Prolonged periods of immobility can lead to slow blood flow in the veins which increases the risk of developing a blood clot within a deep vein in the body; this is called deep vein thrombosis (DVT). Blood clots most commonly form in the legs; parts of the clot can break off and travel to the lungs, this can block blood vessels and is called pulmonary embolism (PE) which is a potentially life threatening condition.

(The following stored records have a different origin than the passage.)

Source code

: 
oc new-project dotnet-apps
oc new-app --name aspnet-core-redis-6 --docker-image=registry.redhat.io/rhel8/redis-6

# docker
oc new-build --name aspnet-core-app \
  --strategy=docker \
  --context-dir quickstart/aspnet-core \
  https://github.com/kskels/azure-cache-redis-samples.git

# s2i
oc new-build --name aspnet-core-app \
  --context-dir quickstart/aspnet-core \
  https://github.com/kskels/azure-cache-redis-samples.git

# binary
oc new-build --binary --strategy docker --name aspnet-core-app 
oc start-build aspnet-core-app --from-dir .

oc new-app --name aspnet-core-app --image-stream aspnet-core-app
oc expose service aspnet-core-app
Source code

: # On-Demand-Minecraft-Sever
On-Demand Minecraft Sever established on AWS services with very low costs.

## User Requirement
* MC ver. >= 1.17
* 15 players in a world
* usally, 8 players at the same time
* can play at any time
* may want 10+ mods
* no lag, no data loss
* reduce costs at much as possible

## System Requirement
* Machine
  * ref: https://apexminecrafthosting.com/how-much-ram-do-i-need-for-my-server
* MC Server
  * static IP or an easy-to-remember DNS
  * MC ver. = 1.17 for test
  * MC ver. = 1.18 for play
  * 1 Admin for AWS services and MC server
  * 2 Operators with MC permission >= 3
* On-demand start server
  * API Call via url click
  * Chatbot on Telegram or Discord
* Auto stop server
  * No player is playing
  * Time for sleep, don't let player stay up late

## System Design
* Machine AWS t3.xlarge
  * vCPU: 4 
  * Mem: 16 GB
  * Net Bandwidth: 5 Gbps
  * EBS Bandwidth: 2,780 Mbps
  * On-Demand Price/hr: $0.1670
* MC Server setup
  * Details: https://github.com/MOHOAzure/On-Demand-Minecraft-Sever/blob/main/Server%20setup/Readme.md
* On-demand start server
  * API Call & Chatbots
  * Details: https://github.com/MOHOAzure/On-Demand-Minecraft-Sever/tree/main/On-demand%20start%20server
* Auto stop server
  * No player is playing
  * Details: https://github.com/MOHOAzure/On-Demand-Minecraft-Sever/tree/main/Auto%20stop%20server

Although the absolute risk of developing DVT or PE after a long haul flight is very small, the risk is increased where the individual has pre-existing risk factors.

Pre-Existing Risk Factors

If you have any of the following conditions you may be at greater risk of DVT or PE and should be assessed by your GP prior to travel:

  • a history of DVT or PE
  • Cancer, whether untreated or currently on treatment
  • chronic debilitating illness especially those causing mobility problems
  • recent surgery
  • recent serious injury or trauma
  • pregnancy or less than 6 weeks after delivery
  • heart or lung disease
  • taking combined oral contraceptives and/or hormone replacement therapy
  • varicose veins
  • obesity
  • thrombophilia, a condition where the blood has an increased tendency to form clots.

Preventive Measures

General advice

  • Mobilise as much as possible.
  • Choose an aisle seating where feasible, this is known to encourage mobilisation.
  • Carry out calf muscle exercises, flex and extend ankles to encourage blood flow.
  • Avoid excessive alcohol consumption, this may discourage mobilisation.
  • Keep well hydrated, this can encourage mobilisation to toilet.
  • Seek urgent medical attention if you develop:
    • swollen, painful legs especially if one is more so than the other
    • breathing difficulties.

Aspirin therapy

  • It is now generally accepted that there is no place for aspirin in the prevention of travel related DVT or PE.

Anti-embolism stockings

The use of anti-embolismĀ stockings (AES) may reduce the risk of DVT and PE:

  • ensure you buy the correct type and size of stocking and know how to wear them correctly
  • if you have varicose veins wearing AES can slightly increase your risk of an inflamed vein near the surface of the skin, this is called Superficial thrombophlebitis
  • if you require a higher level of compression than basic AES provide, you must have them measured and fitted by a trained individual:
    • incorrectly fitting AES can increase your risk of DVT or PE.

Low molecular weight heparin

Low molecular weight heparin can be considered for those at higher risk of developing DVT (see above). This treatment is administered by injection andĀ must be prescribed by your GP or hospital specialist and used under their direction.